Capleton Names His Two Favourite Songs As A Youth: “You Have To Respect Longevity And Substance”

Reggae and dancehall stalwart Capleton is encouraging younger artists to honour their forerunners.

“We just haffi mek the youths dem know seh humbleness is the key towards life and humility have to be there,” ‘King Shango’ told CVMTV’s Sunrise yesterday. “You have to respect track record. You have to respect longevity and substance.”

His comments come during an era where some emerging acts defer from name-dropping their musical influences. With an over-three-decade track record of his own, Capleton has never shied away from giving flowers to the figures who inspired his foray into music. Given name Clifton George Bailey III, the St. Mary native revered the work of artists like Bob Marley and The Wailers, Peter Tosh, Dennis Brown, and Papa San

“Growing up as a youth, my two favourite songs was Mighty Diamonds I Need A Roof and the Max Romeo weh seh ‘bring back Macabee Version, that God gave to black man.’”
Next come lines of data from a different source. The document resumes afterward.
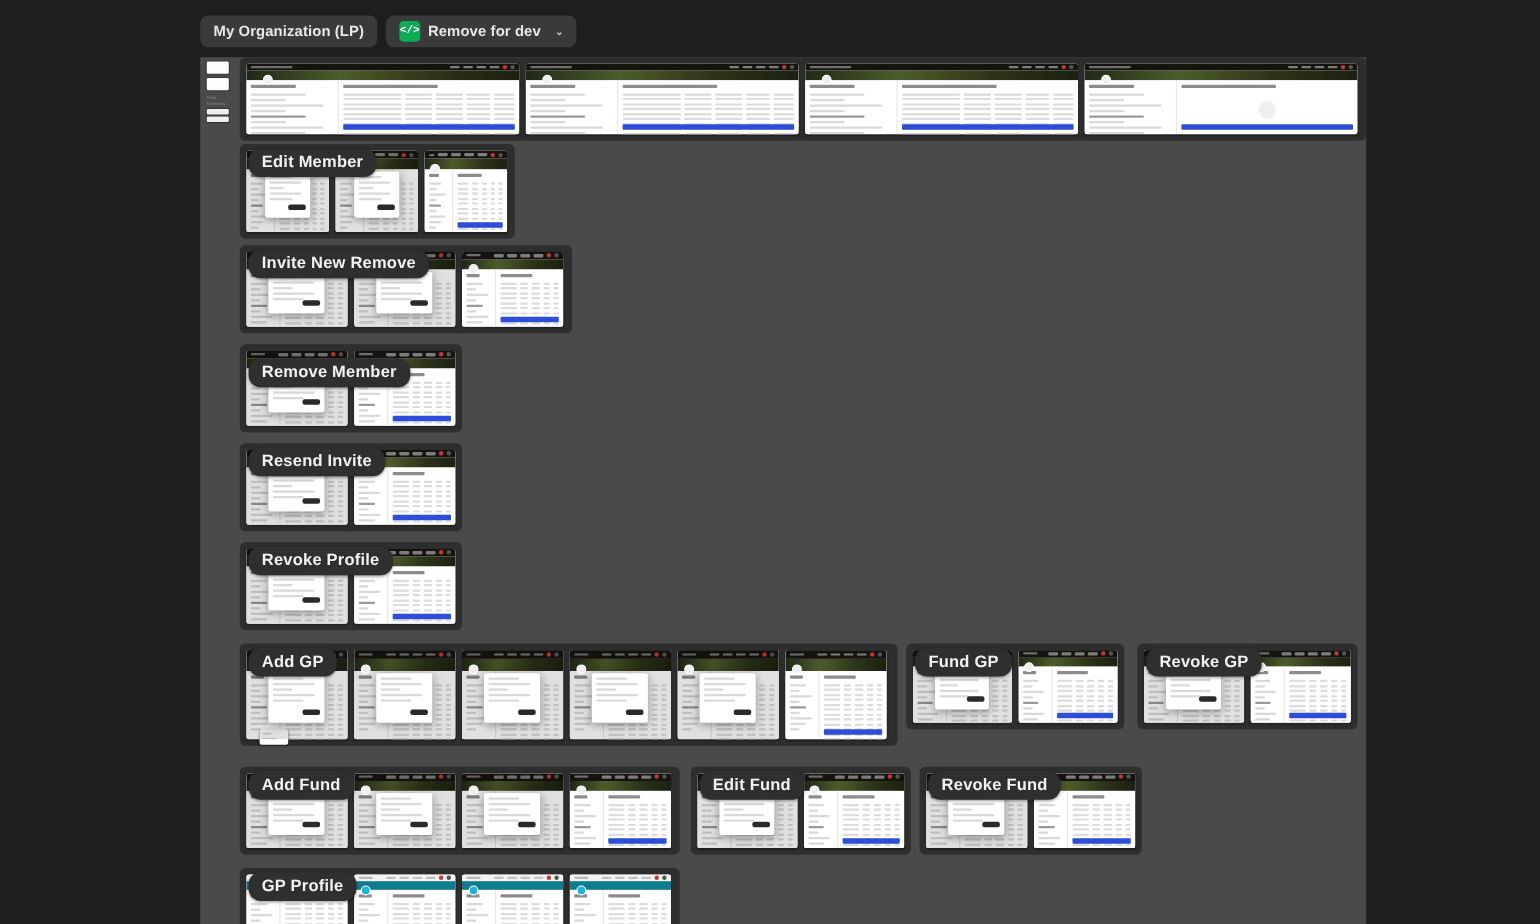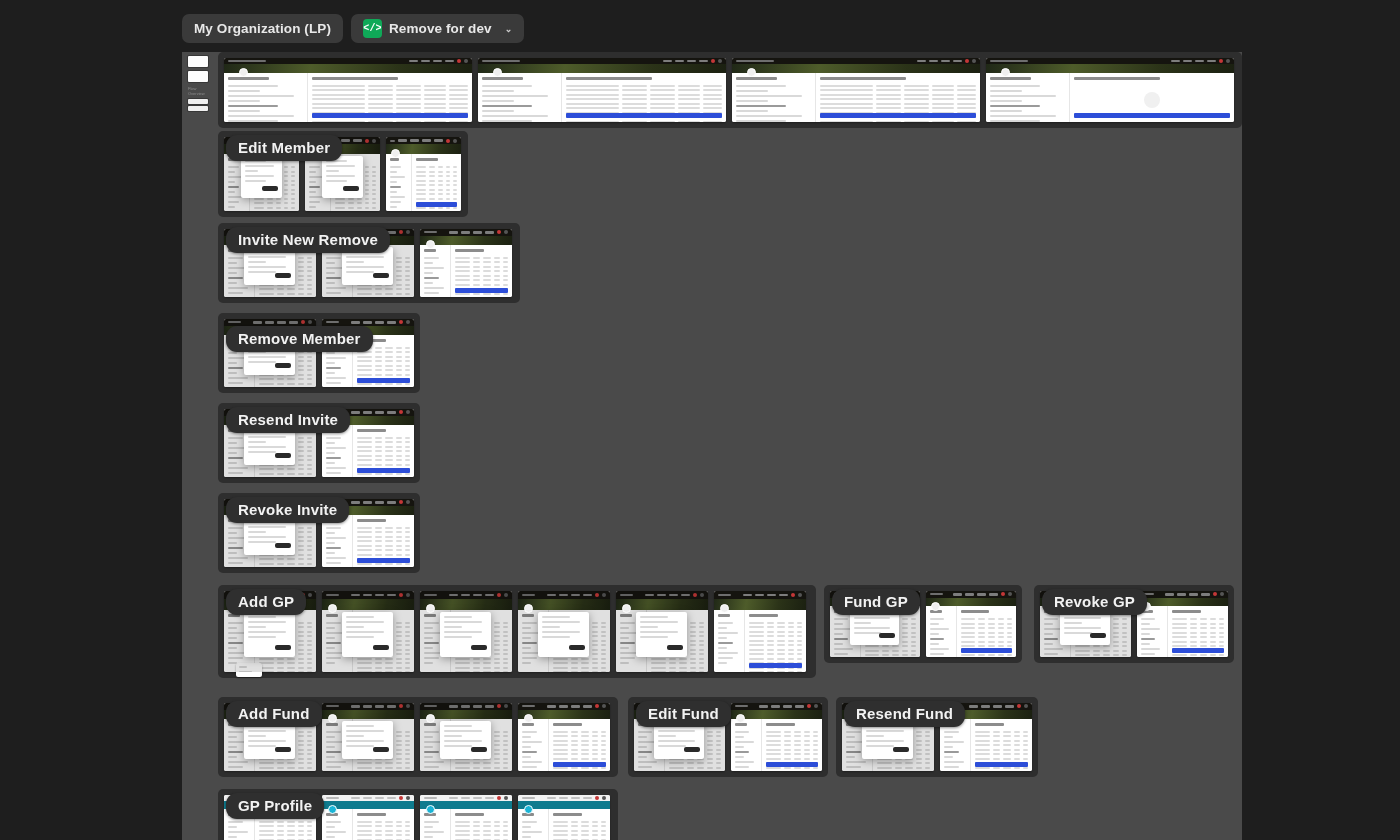--- a/index.html
+++ b/index.html
@@ -1531,21 +1531,21 @@
                   <i style="width: 14%;"></i>
                   <i style="width: 12%;"></i>
                 </div>
               </div>
               <div class="f-cta"></div>
             </div>
           </div>
         </div>
       </div>
       <div class="group" style="left: 36px; top: 441px; width: 202px; height: 80px;">
-        <div class="group-label" style="top: 4px;">Revoke Invite</div>
+        <div class="group-label" style="top: 4px;">Revoke Profile</div>
         <div class="frame" style="width: 92px; height: 68px;">
           <div class="f-nav">
             <div class="f-logo"></div>
             <div class="f-navitems">
               <div class="f-navitem"></div>
               <div class="f-navitem"></div>
               <div class="f-navitem"></div>
               <div class="f-navitem"></div>
               <div class="f-dot red"></div>
               <div class="f-dot dark"></div>
@@ -3531,21 +3531,21 @@
                   <i style="width: 14%;"></i>
                   <i style="width: 12%;"></i>
                 </div>
               </div>
               <div class="f-cta"></div>
             </div>
           </div>
         </div>
       </div>
       <div class="group" style="left: 654px; top: 645px; width: 202px; height: 80px;">
-        <div class="group-label" style="top: 4px;">Resend Fund</div>
+        <div class="group-label" style="top: 4px;">Revoke Fund</div>
         <div class="frame" style="width: 92px; height: 68px;">
           <div class="f-nav">
             <div class="f-logo"></div>
             <div class="f-navitems">
               <div class="f-navitem"></div>
               <div class="f-navitem"></div>
               <div class="f-navitem"></div>
               <div class="f-navitem"></div>
               <div class="f-dot red"></div>
               <div class="f-dot dark"></div>

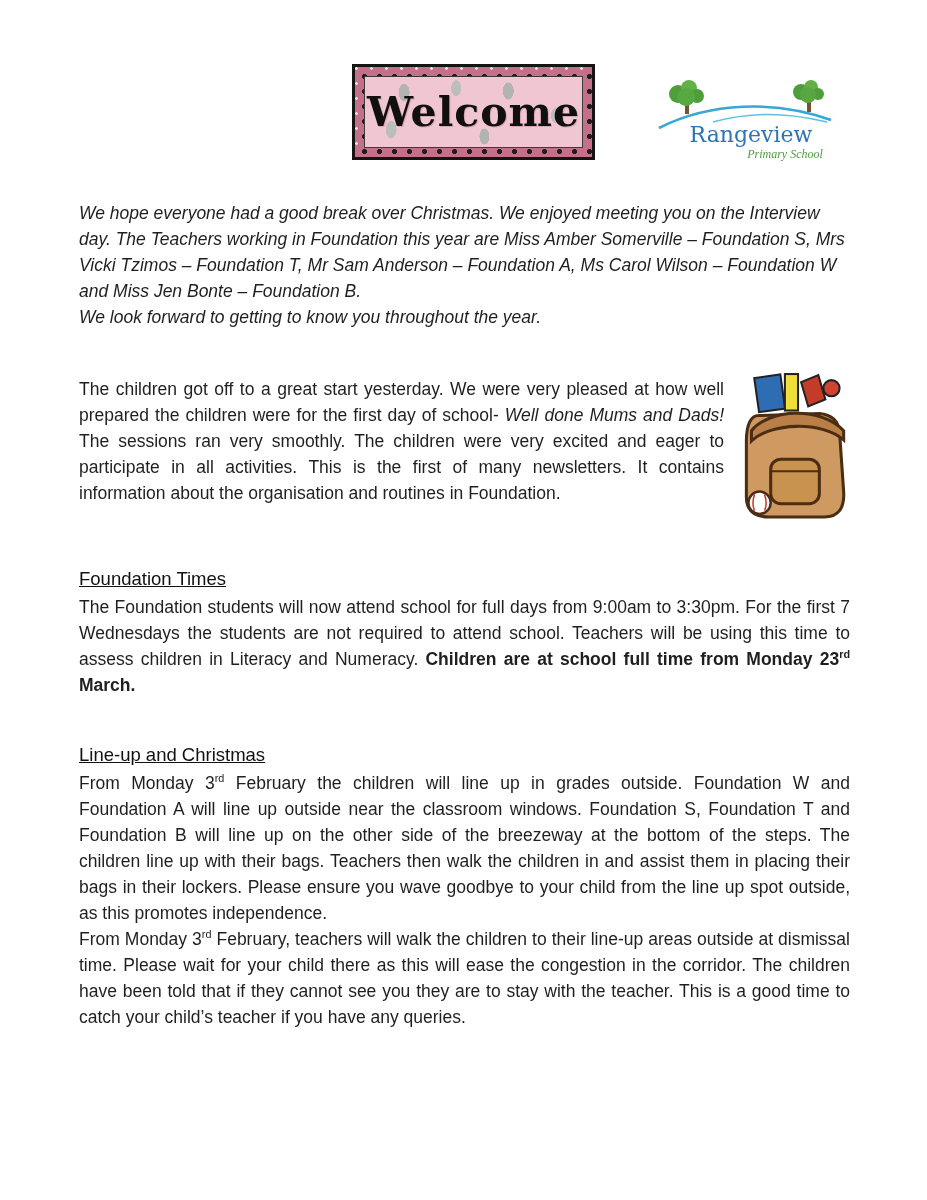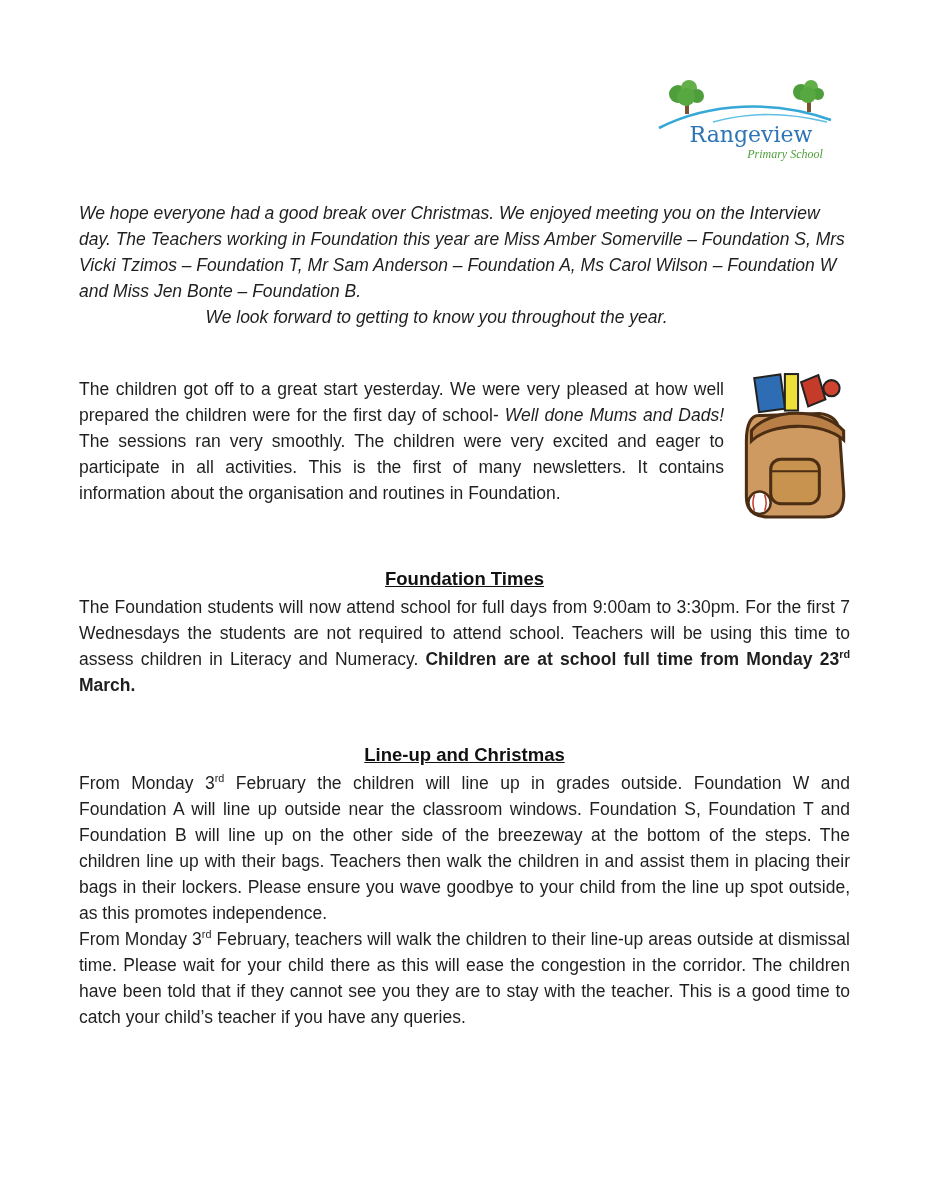--- a/index.html
+++ b/index.html
@@ -43,41 +43,46 @@
   .logo { position:absolute; left:655px; top:76px; width:182px; height:90px; }
   .logo svg { width:100%; height:100%; }
   .logo-name  { font-family:"DejaVu Serif", serif; font-size:22px; fill:#2e75b6; }
   .logo-sub   { font-family:"Liberation Serif", serif; font-style:italic; font-size:12px; fill:#4f9e3c; }
 
   
   .content { position:absolute; left:79px; top:200px; width:771px; }
   .content p { margin:0; font-size:17.5px; line-height:26px; }
 
   .intro   { font-style:italic; }
-  .tagline { font-style:italic; text-align:center; padding-right:56px; }
+  .tagline { font-style:italic; padding-right:56px; }
 
   .start-block { margin-top:46px; display:flow-root; }
   .backpack { float:right; width:112px; height:152px; margin:-6px 0 0 14px; }
   .backpack svg { width:100%; height:100%; }
 
   .section-heading {
-    margin:44px 0 2px 0; font-size:18.5px; font-weight:bold;
-    line-height:26px; text-decoration:underline; color:#111;text-align:center;
+    margin:44px 0 2px 0; font-size:18.5px; font-weight:normal;
+    line-height:26px; text-decoration:underline; color:#111;
   }
   .body-just { text-align:justify; }
 
   .seg-italic { font-style:italic;text-align:center; }
   .seg-bold   { font-weight:bold; }
   .seg-sup    { vertical-align:super; font-size:0.62em; line-height:0; }
 </style>
 </head>
 <body>
 
 <div class="page">
 
+  <div class="banner">
+    <div class="banner-inner">
+      <span class="banner-text">Welcome</span>
+    </div>
+  </div>
 
   <div class="logo">
     <svg viewBox="0 0 182 90">
 
       <g>
         <rect x="30" y="26" width="4" height="12" fill="#7a5230"></rect>
         <circle cx="23" cy="18" r="9" fill="#4f9e3c"></circle>
         <circle cx="34" cy="12" r="8" fill="#63b049"></circle>
         <circle cx="42" cy="20" r="7" fill="#4f9e3c"></circle>
         <circle cx="31" cy="21" r="9" fill="#57a841"></circle>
I Need A Roof appeared on Mighty Diamonds’ 1976 debut, Right Time. Two of the group’s three members, Donald ‘Tabby Diamond’ Shaw and Fitzroy ‘Bunny Diamond’ Simpson, died within four days of each other last year. Romeo’s Macabee Version was first released in 1970 and later appeared on the Pray For Me compilation.

Perhaps with longstanding homage, one will earn the opportunity to record with a musical hero, as was recently the case for Capleton, who made a song with Max Romeo.

“Wah day yah me do a collab with him and me a show him seh this [Macabee Version] was one of my favourite songs when I was a kid growing up,” Capleton shared. “Mi father couldn’t lef the likkle turntable. Everywhere mi go, him haffi carry it. We give thanks fi the people who pave the way and set it.”

Capleton has long shown his admiration for veteran singer Max Romeo, as depicted in this 2019 birthday shout-out.

The Jah Jah City singer would take his affinity for the turntable more seriously at age 12, sneaking into dancehall sessions to absorb sound system culture. By 18, he moved to Kingston to pursue a music career, applying what he’d learnt by performing with numerous small sound systems before settling with Stewart Brown’s Jam-Canadian-based African Star. Their journey brought Capleton to a Toronto stage in 1989, a performance which impressed producer Philip ‘Fatis’ Burrell and segued his entry to recording music. 

The 56-year-old hasn’t slowed down since, adding more fuel to his ever-blazing fire with the reinstatement of his UK visa. The summer saw him performing at several festivals in Europe, including Reggae Sundance, Reggae Lake, Reggae Jam, and No Logo.

The Slew Dem entertainer is next slated to perform at Fyah In Da Ville in Negril, Westmoreland, this weekend.